Subsequent to November 17 the defendant wrote the Clerk for a transcript, which the Clerk furnished with the exception of the transcript of the Court Reporter made at the time the various cases were transferred and pleas of guilty entered. On March 3, 1959, he wrote the court and stated that he had not received a transcript of the proceedings on the various arraignments, and that he would greatly appreciate a copy so that he might further study his case. He further said:
“I ask you, your Honor, to grant this request, so I may at least be given the opportunity to file my motion for a reduction in sentence. I have no intention of trying for my freedom, only a reduction from this very, very long sentence.”
On March 19, 1959, the court replied to the defendant’s letter of March 3, and advised him that the court did not think a transcript of the proceedings in court would be of any value merely in support of a motion for reduction of sentence, and that in the court’s opinion the sentences were very moderate in view of the crimes that were committed by him and the others, and further stated:
“If you desire a complete transcript of the proceedings at the various appearances that you made in these cases, you may write Mr. Ben Mosley, Court Reporter, Federal Building, Fort Smith, Arkansas, and arrange to pay him for making a transcript.”

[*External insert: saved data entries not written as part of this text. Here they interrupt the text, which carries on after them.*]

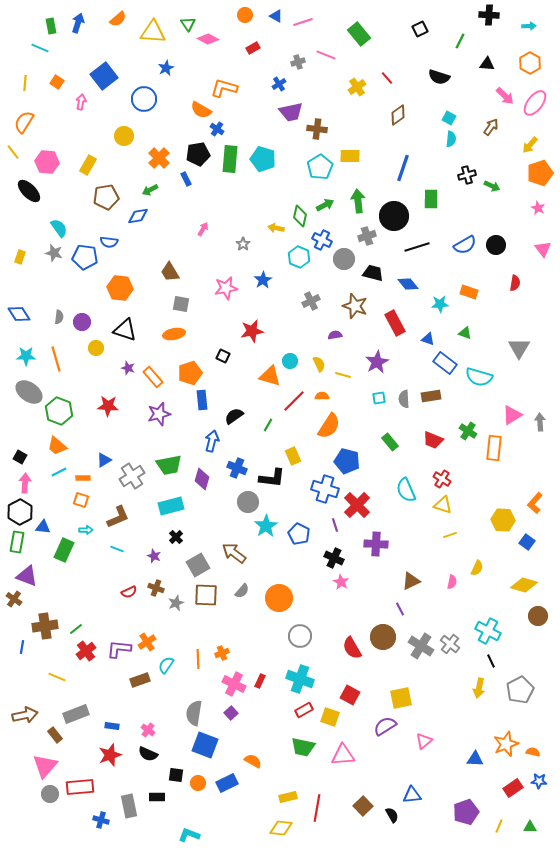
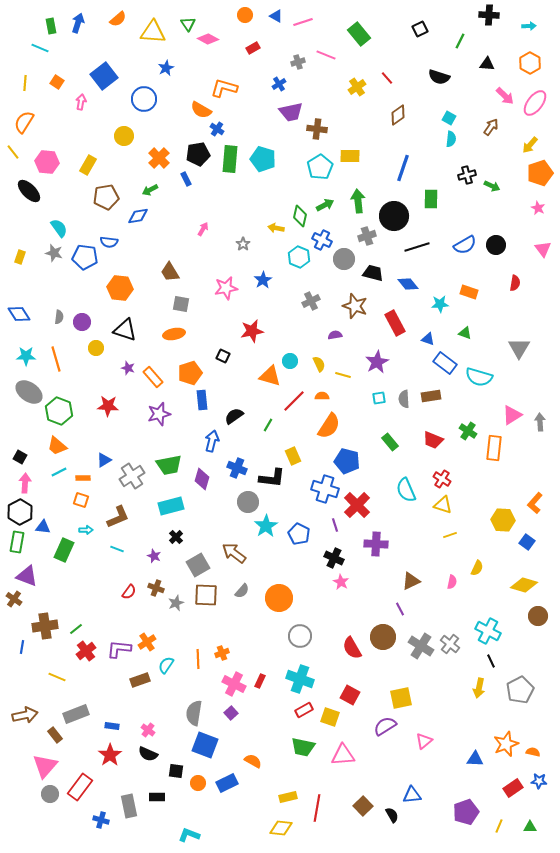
red semicircle at (129, 592): rotated 28 degrees counterclockwise
red star at (110, 755): rotated 15 degrees counterclockwise
black square at (176, 775): moved 4 px up
red rectangle at (80, 787): rotated 48 degrees counterclockwise
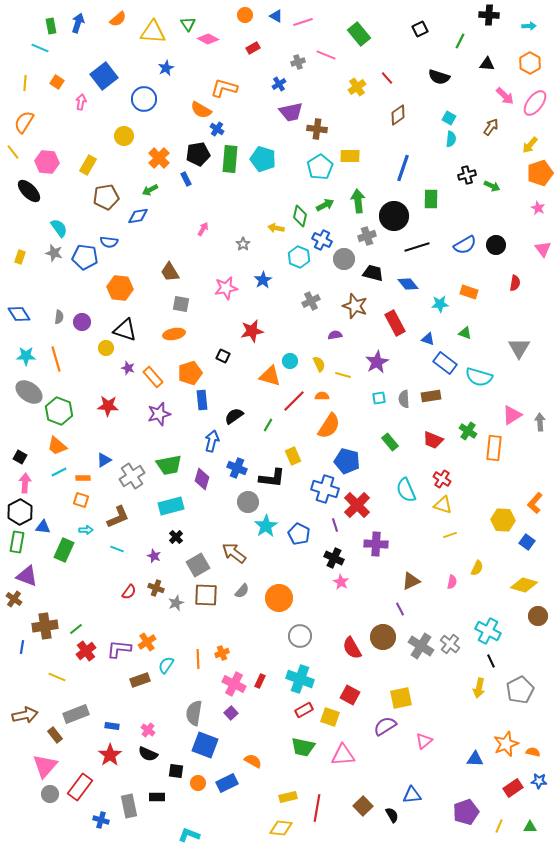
yellow circle at (96, 348): moved 10 px right
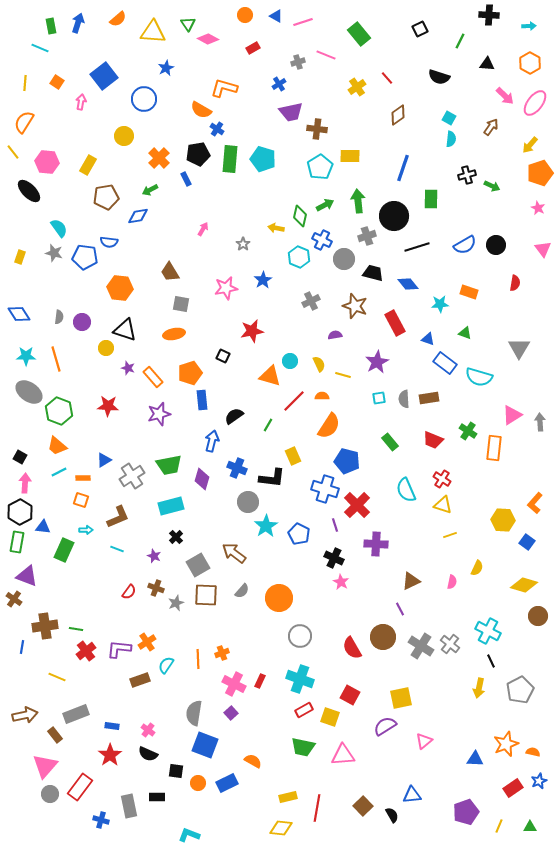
brown rectangle at (431, 396): moved 2 px left, 2 px down
green line at (76, 629): rotated 48 degrees clockwise
blue star at (539, 781): rotated 28 degrees counterclockwise
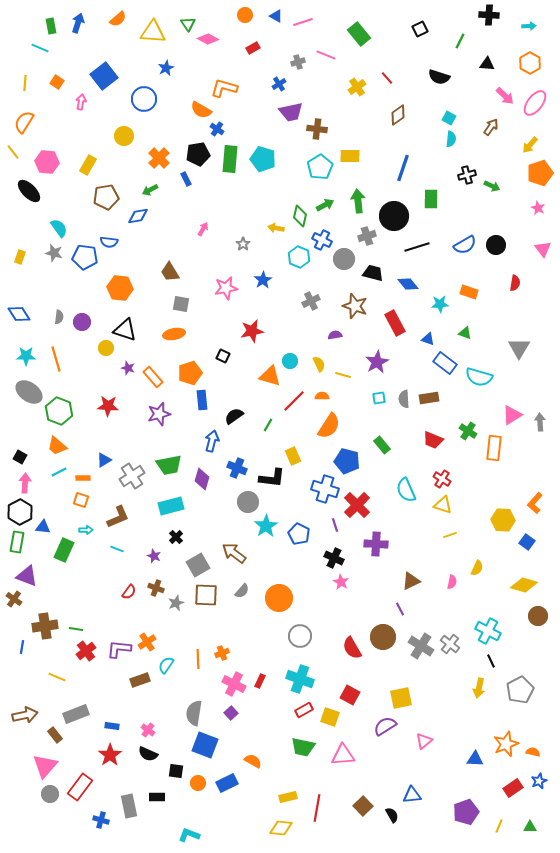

The present motion was filed April 10, 1959, and prior to filing it, the defendant on April 6, 1959, wrote the court a letter, in which he said:
“I sincerely hope you will grant a hearing and take into consideration the facts of my lack of legal training. I have tried in every way by numerous laws to show merit for my petition and I feel I have a legal right. However you are to be the Judge of this and all I can do is ask for your consideration. After your last letter I feel I should try to explain some of the things that I feel the court has been misinformed on. It is not possible for anyone to assume that in six days of passing money orders we could have passed the amount the U. S. Postal authorities stated. At the very most there were 20 money orders passed, and sir my past record that consists of three felonys were committed when I was 19 years old. I was tried for auto theft and burglary. The federal placed a warrant against me and in 1957 I was relesed the first time. I realise that these things have little bearing on my present situation, but sir I feel they must have some, for I see inmates every day serving less than 5 years for the same offense I am serving 10 for. I ask you, your Honor, to see only my side of this if you feel I have a legal right. I have served approximately one year and I still must serve six more years on my sentence before relese. This is a long time for a crime that involved no violence and in which I offered to pay the banks back there money and work after my relese to pay back what I couldn’t then. I made this offer before I ever paid a lawyer and the U. S. Postal Inspector said he didn’t want the money returned, only me in prison. I see now I was mistaken in many ways and I realise I must pay but sir I do not feel I received a legal sentence. I ask you please consider my lack of legal knowlage and grant me a fair and impartial hearing on my petition.”